Page-level text extractions
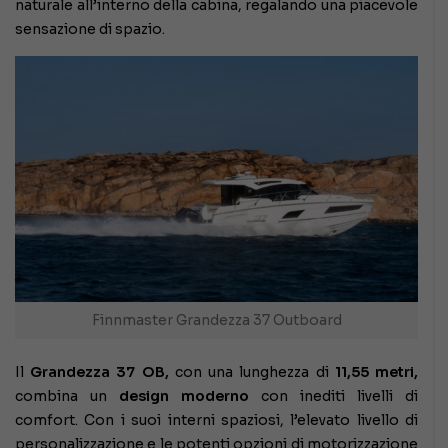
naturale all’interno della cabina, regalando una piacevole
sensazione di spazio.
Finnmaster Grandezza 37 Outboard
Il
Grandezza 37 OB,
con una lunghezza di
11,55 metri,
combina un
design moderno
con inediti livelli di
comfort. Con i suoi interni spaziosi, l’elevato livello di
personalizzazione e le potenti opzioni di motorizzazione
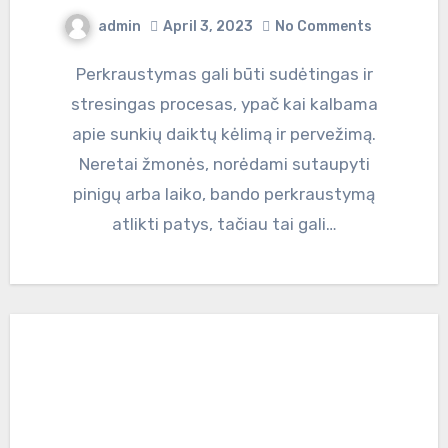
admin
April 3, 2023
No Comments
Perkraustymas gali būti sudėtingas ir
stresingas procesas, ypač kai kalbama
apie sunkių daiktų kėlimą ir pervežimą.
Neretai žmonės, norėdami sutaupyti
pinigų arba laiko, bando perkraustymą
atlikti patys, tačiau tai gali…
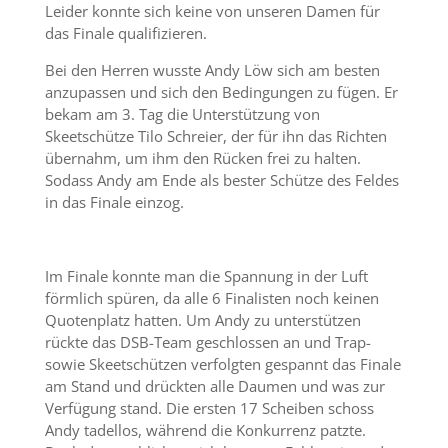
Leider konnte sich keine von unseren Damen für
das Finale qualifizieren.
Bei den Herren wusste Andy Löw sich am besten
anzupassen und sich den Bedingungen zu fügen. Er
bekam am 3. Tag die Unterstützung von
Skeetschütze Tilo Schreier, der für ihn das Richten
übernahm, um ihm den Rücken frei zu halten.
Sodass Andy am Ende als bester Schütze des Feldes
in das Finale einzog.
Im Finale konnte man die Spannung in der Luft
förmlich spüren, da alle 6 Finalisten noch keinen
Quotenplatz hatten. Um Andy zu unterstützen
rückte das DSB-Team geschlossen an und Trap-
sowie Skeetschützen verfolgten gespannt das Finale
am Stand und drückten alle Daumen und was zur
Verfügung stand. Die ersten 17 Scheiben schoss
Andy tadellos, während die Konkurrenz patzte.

...

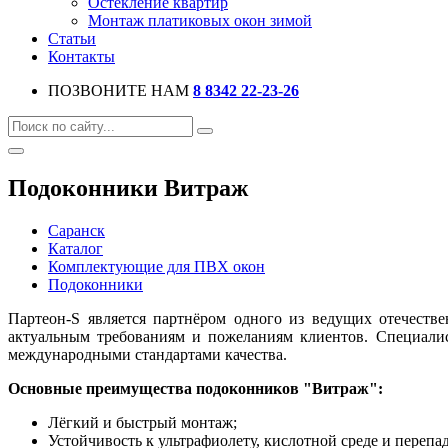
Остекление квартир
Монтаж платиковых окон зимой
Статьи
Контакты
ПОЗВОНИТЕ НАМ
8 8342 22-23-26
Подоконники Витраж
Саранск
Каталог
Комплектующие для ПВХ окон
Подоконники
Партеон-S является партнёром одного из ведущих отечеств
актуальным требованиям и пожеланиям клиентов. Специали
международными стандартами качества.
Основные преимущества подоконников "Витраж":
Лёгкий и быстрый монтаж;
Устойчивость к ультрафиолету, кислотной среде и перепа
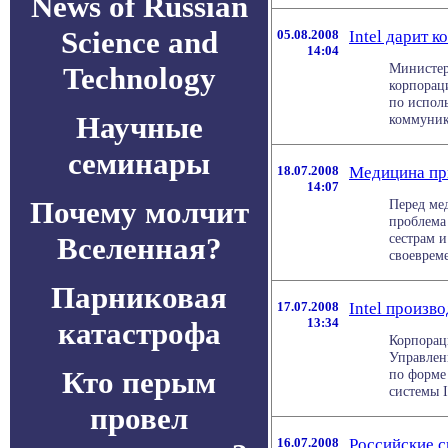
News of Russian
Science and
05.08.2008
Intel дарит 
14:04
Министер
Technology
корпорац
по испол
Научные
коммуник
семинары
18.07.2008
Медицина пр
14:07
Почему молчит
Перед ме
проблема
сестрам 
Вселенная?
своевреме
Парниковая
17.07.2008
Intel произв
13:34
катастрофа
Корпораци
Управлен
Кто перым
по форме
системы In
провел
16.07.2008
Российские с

• Task brief: Copy word for word the lines above, starting at the line containing "naturale all’interno della" and ending at the line containing "Andy tadellos, während die Konkurrenz patzte.", inclusive, with no pictures.

• Completed exercise:
naturale all’interno della cabina, regalando una piacevole
sensazione di spazio.
Finnmaster Grandezza 37 Outboard
Il
Grandezza 37 OB,
con una lunghezza di
11,55 metri,
combina un
design moderno
con inediti livelli di
comfort. Con i suoi interni spaziosi, l’elevato livello di
personalizzazione e le potenti opzioni di motorizzazione
admin
April 3, 2023
No Comments
Perkraustymas gali būti sudėtingas ir
stresingas procesas, ypač kai kalbama
apie sunkių daiktų kėlimą ir pervežimą.
Neretai žmonės, norėdami sutaupyti
pinigų arba laiko, bando perkraustymą
atlikti patys, tačiau tai gali…
Leider konnte sich keine von unseren Damen für
das Finale qualifizieren.
Bei den Herren wusste Andy Löw sich am besten
anzupassen und sich den Bedingungen zu fügen. Er
bekam am 3. Tag die Unterstützung von
Skeetschütze Tilo Schreier, der für ihn das Richten
übernahm, um ihm den Rücken frei zu halten.
Sodass Andy am Ende als bester Schütze des Feldes
in das Finale einzog.
Im Finale konnte man die Spannung in der Luft
förmlich spüren, da alle 6 Finalisten noch keinen
Quotenplatz hatten. Um Andy zu unterstützen
rückte das DSB-Team geschlossen an und Trap-
sowie Skeetschützen verfolgten gespannt das Finale
am Stand und drückten alle Daumen und was zur
Verfügung stand. Die ersten 17 Scheiben schoss
Andy tadellos, während die Konkurrenz patzte.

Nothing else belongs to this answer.